In 1841, Göransson became a partner in the firm Daniel Elfstrand & Co. In 1856, the company acquired the iron-works in Högbo along with the Edske blast furnace.

Göransson travelled to England in May 1857 to acquire a steam engine for the Edske furnace and to secure at part of the Swedish rights to Bessemer's patent. He attended the demonstration of the Bessemer Process at Baxter House which convinced him that the process was sound despite adverse reports already being published about it. His support was instrumental to the international spread of the method.
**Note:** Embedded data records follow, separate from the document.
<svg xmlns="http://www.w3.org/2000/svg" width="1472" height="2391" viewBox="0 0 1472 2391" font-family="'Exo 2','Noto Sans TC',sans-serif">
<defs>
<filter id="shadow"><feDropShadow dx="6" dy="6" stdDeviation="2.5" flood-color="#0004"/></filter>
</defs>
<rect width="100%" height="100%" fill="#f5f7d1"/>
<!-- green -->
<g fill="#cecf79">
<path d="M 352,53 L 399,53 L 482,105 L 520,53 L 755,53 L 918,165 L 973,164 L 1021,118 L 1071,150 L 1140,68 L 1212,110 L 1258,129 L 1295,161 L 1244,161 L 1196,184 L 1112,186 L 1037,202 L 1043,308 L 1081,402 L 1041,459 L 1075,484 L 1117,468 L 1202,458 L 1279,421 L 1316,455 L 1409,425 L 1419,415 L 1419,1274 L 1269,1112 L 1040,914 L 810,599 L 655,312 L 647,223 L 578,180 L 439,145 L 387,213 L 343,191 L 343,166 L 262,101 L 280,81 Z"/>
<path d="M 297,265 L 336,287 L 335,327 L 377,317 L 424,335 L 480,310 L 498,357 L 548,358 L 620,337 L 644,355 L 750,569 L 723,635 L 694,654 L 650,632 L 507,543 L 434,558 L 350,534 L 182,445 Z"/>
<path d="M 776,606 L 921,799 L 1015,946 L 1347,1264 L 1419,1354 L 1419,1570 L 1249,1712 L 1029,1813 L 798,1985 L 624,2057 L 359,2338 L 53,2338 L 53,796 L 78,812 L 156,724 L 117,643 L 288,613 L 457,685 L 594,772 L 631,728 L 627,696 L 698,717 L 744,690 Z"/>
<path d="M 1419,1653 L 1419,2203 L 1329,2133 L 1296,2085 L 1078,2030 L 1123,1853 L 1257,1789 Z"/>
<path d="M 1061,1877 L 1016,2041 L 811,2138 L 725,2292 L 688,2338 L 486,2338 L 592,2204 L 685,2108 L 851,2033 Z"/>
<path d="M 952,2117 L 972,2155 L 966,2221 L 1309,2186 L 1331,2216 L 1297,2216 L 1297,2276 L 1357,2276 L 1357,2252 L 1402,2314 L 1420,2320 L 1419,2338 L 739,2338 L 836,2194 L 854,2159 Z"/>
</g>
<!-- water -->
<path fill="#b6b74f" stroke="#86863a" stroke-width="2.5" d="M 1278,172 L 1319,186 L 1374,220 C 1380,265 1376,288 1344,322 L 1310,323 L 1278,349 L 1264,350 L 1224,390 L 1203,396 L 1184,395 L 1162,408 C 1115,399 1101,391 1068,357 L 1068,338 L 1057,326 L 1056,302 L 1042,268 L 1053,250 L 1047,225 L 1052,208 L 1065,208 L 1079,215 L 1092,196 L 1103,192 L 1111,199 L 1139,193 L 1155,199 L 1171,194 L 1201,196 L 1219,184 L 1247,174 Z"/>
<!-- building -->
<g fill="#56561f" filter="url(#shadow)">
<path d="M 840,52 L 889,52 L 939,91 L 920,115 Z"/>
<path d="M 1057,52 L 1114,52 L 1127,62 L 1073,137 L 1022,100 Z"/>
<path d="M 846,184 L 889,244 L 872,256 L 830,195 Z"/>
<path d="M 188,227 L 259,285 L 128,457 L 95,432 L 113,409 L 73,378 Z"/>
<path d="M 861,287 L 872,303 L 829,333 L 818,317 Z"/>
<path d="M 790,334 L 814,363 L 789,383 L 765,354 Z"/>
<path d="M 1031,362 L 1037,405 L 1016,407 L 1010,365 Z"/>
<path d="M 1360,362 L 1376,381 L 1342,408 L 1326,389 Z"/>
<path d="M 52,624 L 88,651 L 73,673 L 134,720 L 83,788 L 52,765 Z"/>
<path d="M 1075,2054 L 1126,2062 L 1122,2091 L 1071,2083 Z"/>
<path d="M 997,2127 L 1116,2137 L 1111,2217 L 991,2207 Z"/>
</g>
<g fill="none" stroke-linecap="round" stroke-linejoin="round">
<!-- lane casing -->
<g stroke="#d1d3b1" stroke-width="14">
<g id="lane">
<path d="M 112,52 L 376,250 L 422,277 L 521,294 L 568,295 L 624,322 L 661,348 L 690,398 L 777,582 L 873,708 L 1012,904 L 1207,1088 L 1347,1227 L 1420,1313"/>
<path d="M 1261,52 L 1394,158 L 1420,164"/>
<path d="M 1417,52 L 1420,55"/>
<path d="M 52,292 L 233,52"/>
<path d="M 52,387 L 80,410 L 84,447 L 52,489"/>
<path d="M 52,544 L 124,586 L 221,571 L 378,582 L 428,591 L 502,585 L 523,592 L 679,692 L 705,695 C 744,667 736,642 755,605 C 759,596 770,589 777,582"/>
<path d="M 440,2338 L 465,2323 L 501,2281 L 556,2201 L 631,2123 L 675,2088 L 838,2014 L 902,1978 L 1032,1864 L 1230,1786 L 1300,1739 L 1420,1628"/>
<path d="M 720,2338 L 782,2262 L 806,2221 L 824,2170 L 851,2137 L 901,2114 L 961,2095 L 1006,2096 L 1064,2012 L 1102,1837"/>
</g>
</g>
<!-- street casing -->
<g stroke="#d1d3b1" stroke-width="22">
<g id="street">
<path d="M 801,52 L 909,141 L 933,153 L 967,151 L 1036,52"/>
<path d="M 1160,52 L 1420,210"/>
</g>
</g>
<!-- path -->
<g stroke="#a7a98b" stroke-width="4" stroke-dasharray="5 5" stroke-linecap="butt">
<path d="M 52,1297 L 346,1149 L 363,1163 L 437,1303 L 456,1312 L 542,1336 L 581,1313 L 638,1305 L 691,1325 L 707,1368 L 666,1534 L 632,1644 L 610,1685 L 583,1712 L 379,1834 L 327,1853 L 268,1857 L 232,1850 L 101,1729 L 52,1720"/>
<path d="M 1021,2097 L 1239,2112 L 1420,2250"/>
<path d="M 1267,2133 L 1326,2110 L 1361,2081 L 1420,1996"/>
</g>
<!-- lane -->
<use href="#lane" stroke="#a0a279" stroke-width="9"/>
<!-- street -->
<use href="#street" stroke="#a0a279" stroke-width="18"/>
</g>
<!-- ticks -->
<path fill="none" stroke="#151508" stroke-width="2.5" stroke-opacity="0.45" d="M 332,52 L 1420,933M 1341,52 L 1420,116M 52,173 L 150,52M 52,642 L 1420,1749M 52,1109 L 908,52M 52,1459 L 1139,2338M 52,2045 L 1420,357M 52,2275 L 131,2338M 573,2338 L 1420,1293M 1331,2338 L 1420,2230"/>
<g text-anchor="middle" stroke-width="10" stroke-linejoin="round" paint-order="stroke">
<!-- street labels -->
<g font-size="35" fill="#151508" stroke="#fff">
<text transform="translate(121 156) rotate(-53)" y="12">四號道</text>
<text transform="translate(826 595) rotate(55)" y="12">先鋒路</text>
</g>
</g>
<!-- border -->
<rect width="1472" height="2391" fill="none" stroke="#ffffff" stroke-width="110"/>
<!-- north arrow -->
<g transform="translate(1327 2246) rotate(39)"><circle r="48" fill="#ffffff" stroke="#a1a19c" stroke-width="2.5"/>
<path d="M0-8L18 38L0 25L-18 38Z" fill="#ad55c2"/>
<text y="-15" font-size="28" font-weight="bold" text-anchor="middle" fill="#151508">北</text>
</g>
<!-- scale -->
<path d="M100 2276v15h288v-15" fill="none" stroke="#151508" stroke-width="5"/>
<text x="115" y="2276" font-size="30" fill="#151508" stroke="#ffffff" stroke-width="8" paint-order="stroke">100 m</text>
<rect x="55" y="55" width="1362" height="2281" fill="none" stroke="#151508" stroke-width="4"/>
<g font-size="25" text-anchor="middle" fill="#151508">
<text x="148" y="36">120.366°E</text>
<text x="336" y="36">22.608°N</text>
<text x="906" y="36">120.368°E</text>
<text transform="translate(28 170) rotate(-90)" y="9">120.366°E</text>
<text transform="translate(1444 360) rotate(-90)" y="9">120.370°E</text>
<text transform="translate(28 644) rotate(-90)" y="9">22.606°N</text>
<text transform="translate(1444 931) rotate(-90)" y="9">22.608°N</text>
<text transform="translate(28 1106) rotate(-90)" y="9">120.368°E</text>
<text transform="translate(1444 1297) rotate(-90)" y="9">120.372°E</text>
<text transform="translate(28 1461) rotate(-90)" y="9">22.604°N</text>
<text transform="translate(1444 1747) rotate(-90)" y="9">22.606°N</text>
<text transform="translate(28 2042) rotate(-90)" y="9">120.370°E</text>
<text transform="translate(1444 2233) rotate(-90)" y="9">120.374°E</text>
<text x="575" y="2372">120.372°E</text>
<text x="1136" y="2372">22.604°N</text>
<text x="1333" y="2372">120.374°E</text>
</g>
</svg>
Göransson also placed an order for two furnaces, a boiler, a steam blowing engine, and everything required for their installation at Edske, with W. and J. Galloway and Sons.

The Royal Swedish Academy of Sciences gave him a sum of 50,000 Swedish crowns for financing steel production using the Bessemer process. Göransson's initial efforts at the new converter plant at Edske produced steel that was full of slag but he persisted in his experiments. However, Elfstrand & Co. was forced into bankruptcy in December 1857 but his progress with the Bessemer process was sufficient to convince the administrators to continue financing the experiments. The Swedish Ironmasters' Association, known as the Jernkontoret, sent a committee to observe the experiments after Göransson successfully lobbied them for help, and later sanctioned a loan and assigned a metallurgist to help him perfect the process. Göransson successfully managed to produce steel on an industrial scale using the new process on 18 July 1858.

He founded the firm Högbo Stål & Jernwerks AB on 31 January 1862 in Sandviken, Sweden and presented the now commercially viable Bessemer process at the International Exhibition in London. However, Göransson and the company entered into receivership in 1866. In 1868, the company was acquired and reconstructed into Sandvikens Jernverks AB with his eldest son, Anders Henrik Göransson as managing director and Per Murén as chairman.

The above information is condensed from the Wikipedia entry, accessed 25 Aug 2023.


1900 Obituary [1]

GORAN FREDRIK GORANSSON died at Sandviken, Sweden, on May 12, 1900, at the age of eighty-one. Without his aid the Bessemer process might perhaps never have been perfected.

In 1858, at Edsken, he increased the area of the tuyeres, and succeeded in shortening the process so as to produce sufficient heat in the converter to allow of the proper separation of the slag from the metal, and to convert pig-iron into good steel, which, having been exported to England, encouraged the capitalists who were supporting Sir Henry Bessemer.

Mr. Goransson was chairman of the board of directors and founder of the Sandvik Ironworks. His great services to metallurgy were recognised by numerous honours conferred upon him.

In 1865 he received the great gold medal of the Jernkontor. He was a Knight Grand Cross of the Royal Wasa Order, and a Knight of the Royal Order of the Polar Star. He was a member of the Swedish Academy of Sciences, .d a few days before his death he was appointed Doctor of Philosophy honoris causa of Upsala University. At the Swedish meeting of the Iron and Steel Institute in 1898, Mr. Goransson, although very infirm, welcomed the members in an English speech to the Sandvik Works.


1900 Obituary [2]

GORAN FREDRICK GORANSSON was born in Gefle, Sweden, on 20th January 1819.

He started in business as a merchant, but later on became interested in steel making, having bought one-fifth of Mr. (afterwards Sir) Henry Bessemer's Swedish patents, and succeeded in making good Bessemer steel at his ironworks at Edsken and Hiigbo as early as 1858.

In 1862 he founded the Sandvik Iron Works for the production of this steel, and they are now one of the largest in the country, employing about 2,000 men. He was chairman of the company until his death, which took place at Sandvik on 12th May 1900, at the ago of eighty-one.

In addition to his various honorary distinctions he was a Commander with the Great Cross of the Royal Order of Vasa, and a Knight of the Royal Order of North Star; and the University of Upsala had conferred upon him a few days before his decease the degree of Doctor of Philosophy.

He became a Member of this Institution in 1865.